For all her demagoguery, hate, and law-breaking, Kim Davis is actually a gift: a rabidly anti-gay caricature that is waging an increasingly unwinnable war against equality. Her very radicalism, attracting the right-most members of the Republican presidential candidate circus, is her greatest weakness and one that will ultimately prove beneficial to the reasonable pro-equality argument against donut-holes of religious exemptions to equality laws.
But post-Davis politics aside, her most notable feature is not her extremism, but her loneliness: for every one Kim Davis, there are hundreds of law-abiding citizens, many of them religious, eager to do their part to recognize the commitment to equality embedded in our national culture. They do not get much press attention and yet they represent the vast majority of Americans.
Kim Davis is a caricature. The County Clerk from Rowan County, Kentucky is straight out of central casting for a morose, radical, religious fanatic, from her appearance and countenance, to her hypocrisy and hatred. If the pro-equality community wanted a better foil, it is hard to imagine a better candidate. Ms. Davis is George Wallace standing in the schoolhouse gate, the white bus driver ordering the stately and dignified Rosa Parks to the back of the bus, or the thrice-married hypocrite basking in the privilege into which she was born. And by representing the right wing in the most hateful and obvious way possible, Ms. Davis sheds the sheep's clothing veneer and reveals the true wolf. Counterintuitively, this makes her less dangerous.
As a creature of the radical right, Kim Davis is the worst way to attract independent and moderate voters to right-wing politicians. Mike Huckabee and Ted Cruz don't seem to care; they want the attention of the increasingly radical Republican primary electorate. But John Kasich, the conservative governor of Ohio and the only adult in the room, gets it: many people, particularly young people, he notes, are turned away from faith and religion when they see it abused and misused in this way. Governor Kasich could just as easily be talking about the Republican Party or about the debate over religious exemptions to equality laws.

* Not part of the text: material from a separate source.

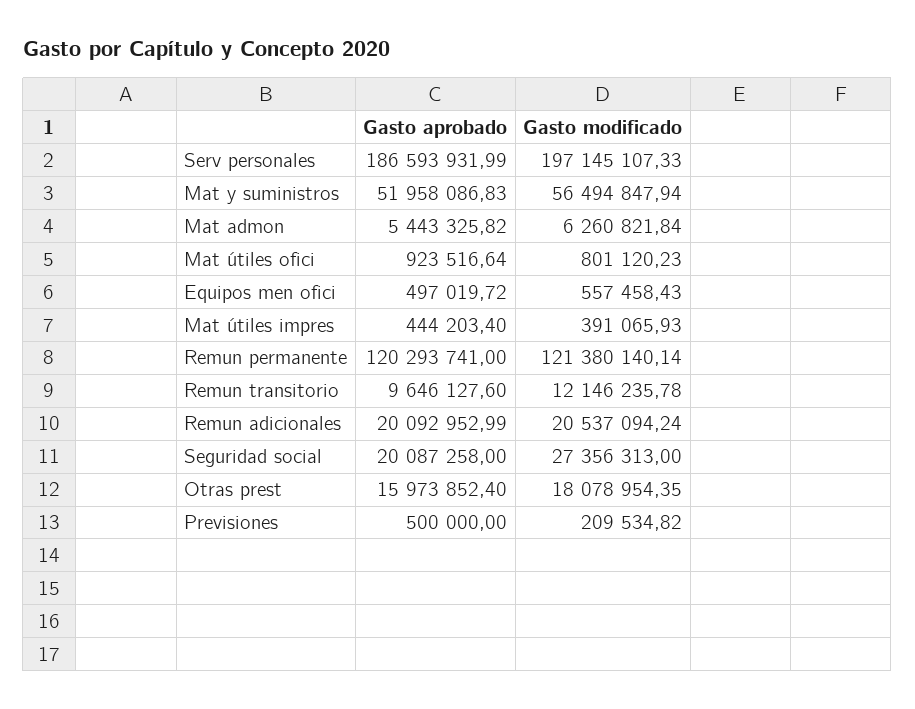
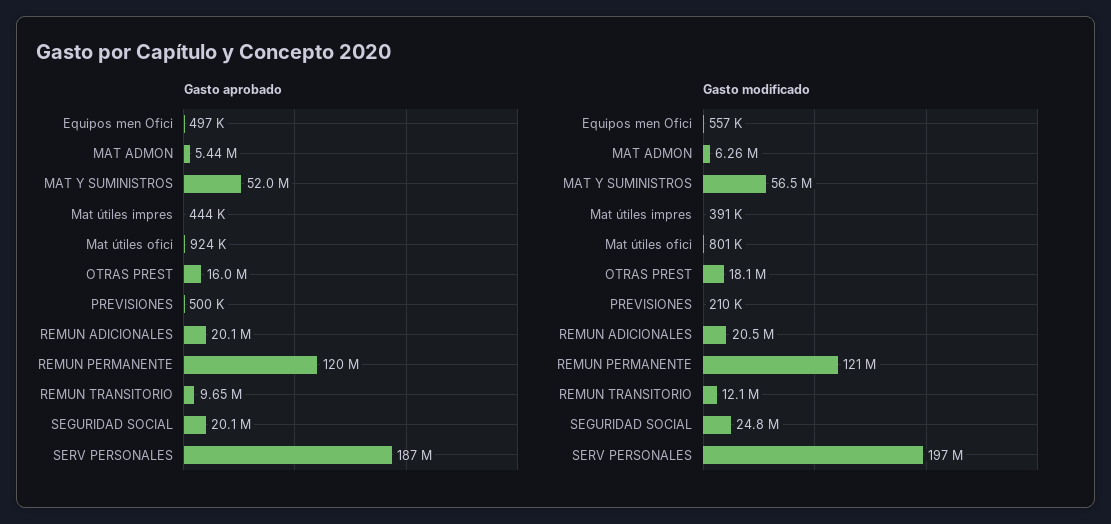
Gasto modificado, Seguridad social: 27356313 -> 24800000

In short, Kim Davis is asserting that her religion exempts her from having to comply with a Supreme Court order. Though not government employees like Ms. Davis, a few bakers, florists, and innkeepers have recently made similar arguments against being involved with same-sex weddings. If this debate, which puts religious liberty and equality on a collision course, is defined by Kim Davis and her radicalism, the fight for hearts and minds of moderate Americans just got a lot easier for equality advocates.
She cannot win. Not only is she a monstrous caricature with limited appeal and a poisonous reach, she has no tools or pathway to success. The Supreme Court has spoken. A federal judge, obviously frustrated, is going to force her to follow the law of the land one way or another. She can do that the mature way or the hard way. But other than inciting a rebellion, she has almost zero weapons at her disposal. Though currently out of jail, she has been ordered not to interfere with the issuance of marriage licenses. If she does, there is a spot for her in prison.
Kim Davis doesn't get it. And she should be in prison, regardless of what today's poster-child for the anti-gay right has to say. All Americans enjoy religious liberty, to practice their religion without targeted encumbrances by the government. But the religious liberty clause of the First Amendment — “Congress shall make no law respecting an establishment of religion, or prohibiting the free exercise thereof” — does not say that one is entitled to a government job while using one's religious liberty as a weapon to abridge the rights of others. Nor does it say that private business owners that open their businesses up to the public can wield religious liberty as a sword against others they don't like. Kim Davis and her allies seem to want a bloated religious liberty clause that acts as a get-out-of-jail-free card (no pun intended) for every obligation under the sun. That the Constitution cannot abide.
She is alone. It is hard to wage a war against justice. It's even harder to do it by yourself. Kim Davis is virtually alone. Although the media have reported on a smattering of other individuals trying to emulate George Wallace (of all people), the vast majority of county clerks and other state and local officials that issue marriage licenses have gone about their work recognizing that their religious liberty does not entitle them to use a civil job to infringe the rights of others. Many of them have been eagerly waiting for the chance to issue marriage licenses to committed gay couples. Some of them may not have supported marriage equality, but recognize love when they see it. A few of them may even be homophobes, but acknowledge they have a job to do.
In the end, that is the real story. Ms. Davis may be loving the attention, but that fame will fade. And when it does, we will go back to the “normal” of almost every other county clerk office, where marriage licenses are being issued to committed gay couples all the time.